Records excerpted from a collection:
..........

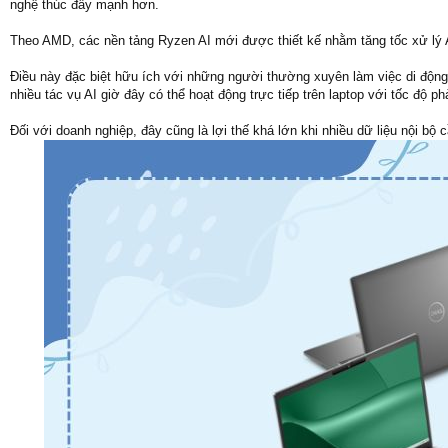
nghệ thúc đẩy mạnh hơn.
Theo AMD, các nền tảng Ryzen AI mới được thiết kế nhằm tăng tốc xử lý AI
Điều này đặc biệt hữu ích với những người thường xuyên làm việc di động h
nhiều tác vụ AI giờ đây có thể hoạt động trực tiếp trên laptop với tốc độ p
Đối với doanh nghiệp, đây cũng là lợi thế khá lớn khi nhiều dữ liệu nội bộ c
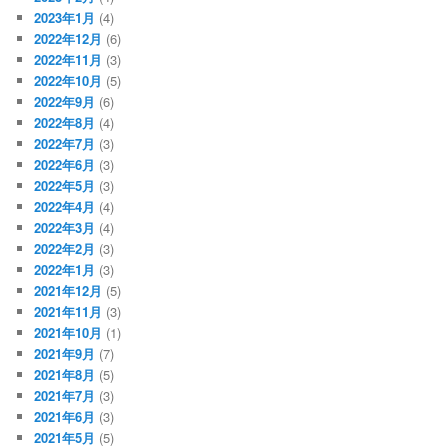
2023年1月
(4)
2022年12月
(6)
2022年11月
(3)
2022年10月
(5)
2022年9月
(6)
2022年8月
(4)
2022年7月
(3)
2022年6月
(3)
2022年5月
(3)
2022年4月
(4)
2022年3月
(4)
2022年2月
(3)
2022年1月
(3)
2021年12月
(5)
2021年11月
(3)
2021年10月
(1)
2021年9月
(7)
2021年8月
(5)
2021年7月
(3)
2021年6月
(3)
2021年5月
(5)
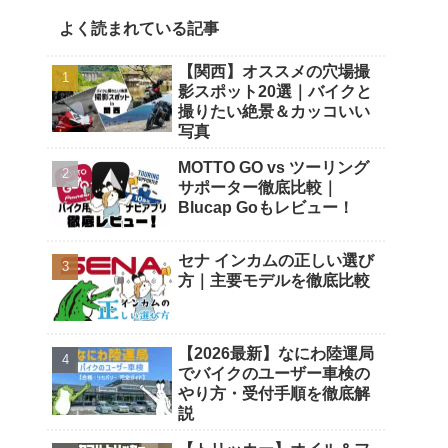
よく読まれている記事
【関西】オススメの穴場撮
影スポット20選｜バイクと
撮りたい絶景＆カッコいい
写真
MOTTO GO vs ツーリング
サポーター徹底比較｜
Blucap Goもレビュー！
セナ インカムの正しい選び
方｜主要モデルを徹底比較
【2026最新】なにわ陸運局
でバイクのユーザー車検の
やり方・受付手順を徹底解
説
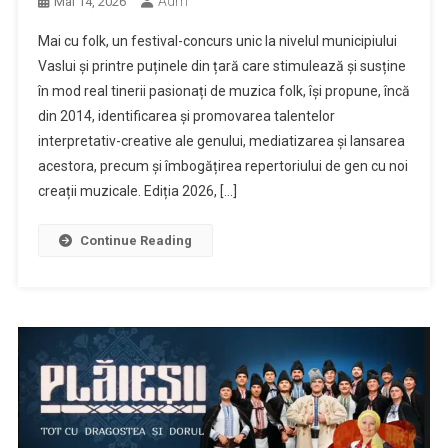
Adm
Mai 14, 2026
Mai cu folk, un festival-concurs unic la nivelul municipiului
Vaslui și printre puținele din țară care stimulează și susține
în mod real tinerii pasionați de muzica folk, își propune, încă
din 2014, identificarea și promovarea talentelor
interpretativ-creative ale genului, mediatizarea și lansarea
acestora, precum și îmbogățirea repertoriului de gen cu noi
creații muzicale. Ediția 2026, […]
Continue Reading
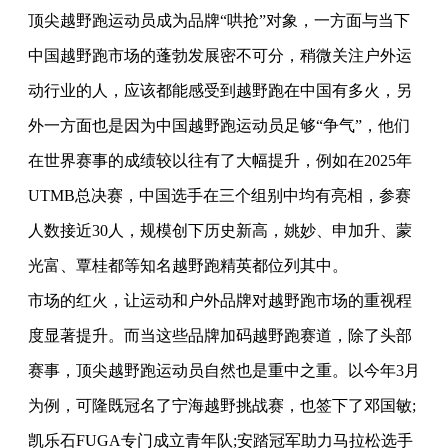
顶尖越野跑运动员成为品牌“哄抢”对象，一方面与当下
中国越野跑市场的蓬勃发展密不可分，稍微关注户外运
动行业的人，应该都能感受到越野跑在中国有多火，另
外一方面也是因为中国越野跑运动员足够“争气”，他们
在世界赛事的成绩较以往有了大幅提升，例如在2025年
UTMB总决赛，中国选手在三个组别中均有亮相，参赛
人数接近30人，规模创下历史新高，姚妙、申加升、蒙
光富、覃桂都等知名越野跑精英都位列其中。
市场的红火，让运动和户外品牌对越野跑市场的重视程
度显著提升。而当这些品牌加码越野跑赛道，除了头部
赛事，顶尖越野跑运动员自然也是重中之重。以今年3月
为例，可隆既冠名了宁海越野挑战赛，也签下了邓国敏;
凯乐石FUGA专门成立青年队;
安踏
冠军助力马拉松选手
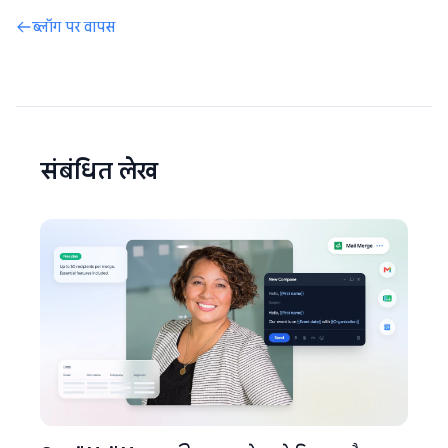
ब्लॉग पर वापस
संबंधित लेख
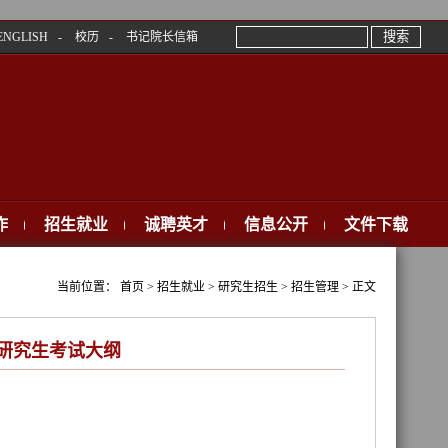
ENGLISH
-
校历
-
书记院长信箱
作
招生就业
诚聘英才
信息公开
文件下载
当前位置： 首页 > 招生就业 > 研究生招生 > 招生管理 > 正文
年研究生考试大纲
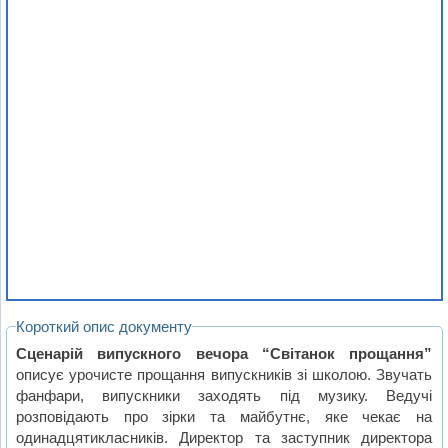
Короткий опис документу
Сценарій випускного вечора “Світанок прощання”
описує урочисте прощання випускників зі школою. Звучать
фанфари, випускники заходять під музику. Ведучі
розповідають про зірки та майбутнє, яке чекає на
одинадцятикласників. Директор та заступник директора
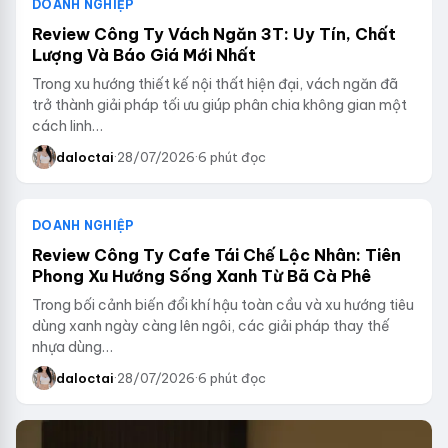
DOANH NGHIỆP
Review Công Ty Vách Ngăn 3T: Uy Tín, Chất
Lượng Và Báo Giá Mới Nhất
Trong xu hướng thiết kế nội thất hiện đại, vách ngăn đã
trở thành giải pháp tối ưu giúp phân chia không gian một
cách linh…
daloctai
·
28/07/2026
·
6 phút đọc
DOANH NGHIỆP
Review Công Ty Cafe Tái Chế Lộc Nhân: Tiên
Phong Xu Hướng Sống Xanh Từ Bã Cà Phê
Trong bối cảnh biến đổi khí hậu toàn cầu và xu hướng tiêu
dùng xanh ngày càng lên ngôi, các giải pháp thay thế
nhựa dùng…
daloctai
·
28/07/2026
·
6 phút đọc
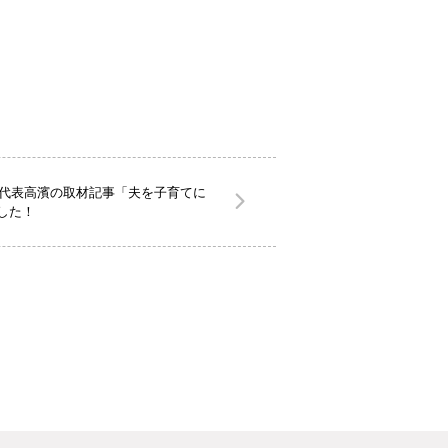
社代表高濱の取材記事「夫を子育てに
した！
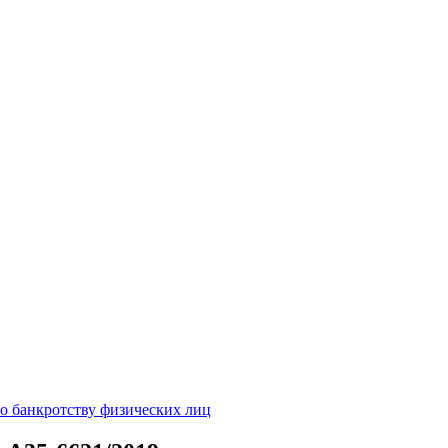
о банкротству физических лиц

..........

What you are asked to do: Repeat only the lines between the top of the entries above and the line containing "市场的红火，让运动和户外品牌对越野跑市场的重视程", both ends included, without the pictures.

Answer to this problem:
nghệ thúc đẩy mạnh hơn.
Theo AMD, các nền tảng Ryzen AI mới được thiết kế nhằm tăng tốc xử lý AI
Điều này đặc biệt hữu ích với những người thường xuyên làm việc di động h
nhiều tác vụ AI giờ đây có thể hoạt động trực tiếp trên laptop với tốc độ p
Đối với doanh nghiệp, đây cũng là lợi thế khá lớn khi nhiều dữ liệu nội bộ c
2023年1月
(4)
2022年12月
(6)
2022年11月
(3)
2022年10月
(5)
2022年9月
(6)
2022年8月
(4)
2022年7月
(3)
2022年6月
(3)
2022年5月
(3)
2022年4月
(4)
2022年3月
(4)
2022年2月
(3)
2022年1月
(3)
2021年12月
(5)
2021年11月
(3)
2021年10月
(1)
2021年9月
(7)
2021年8月
(5)
2021年7月
(3)
2021年6月
(3)
2021年5月
(5)
よく読まれている記事
【関西】オススメの穴場撮
影スポット20選｜バイクと
撮りたい絶景＆カッコいい
写真
MOTTO GO vs ツーリング
サポーター徹底比較｜
Blucap Goもレビュー！
セナ インカムの正しい選び
方｜主要モデルを徹底比較
【2026最新】なにわ陸運局
でバイクのユーザー車検の
やり方・受付手順を徹底解
説
Adm
Mai 14, 2026
Mai cu folk, un festival-concurs unic la nivelul municipiului
Vaslui și printre puținele din țară care stimulează și susține
în mod real tinerii pasionați de muzica folk, își propune, încă
din 2014, identificarea și promovarea talentelor
interpretativ-creative ale genului, mediatizarea și lansarea
acestora, precum și îmbogățirea repertoriului de gen cu noi
creații muzicale. Ediția 2026, […]
Continue Reading
顶尖越野跑运动员成为品牌“哄抢”对象，一方面与当下
中国越野跑市场的蓬勃发展密不可分，稍微关注户外运
动行业的人，应该都能感受到越野跑在中国有多火，另
外一方面也是因为中国越野跑运动员足够“争气”，他们
在世界赛事的成绩较以往有了大幅提升，例如在2025年
UTMB总决赛，中国选手在三个组别中均有亮相，参赛
人数接近30人，规模创下历史新高，姚妙、申加升、蒙
光富、覃桂都等知名越野跑精英都位列其中。
市场的红火，让运动和户外品牌对越野跑市场的重视程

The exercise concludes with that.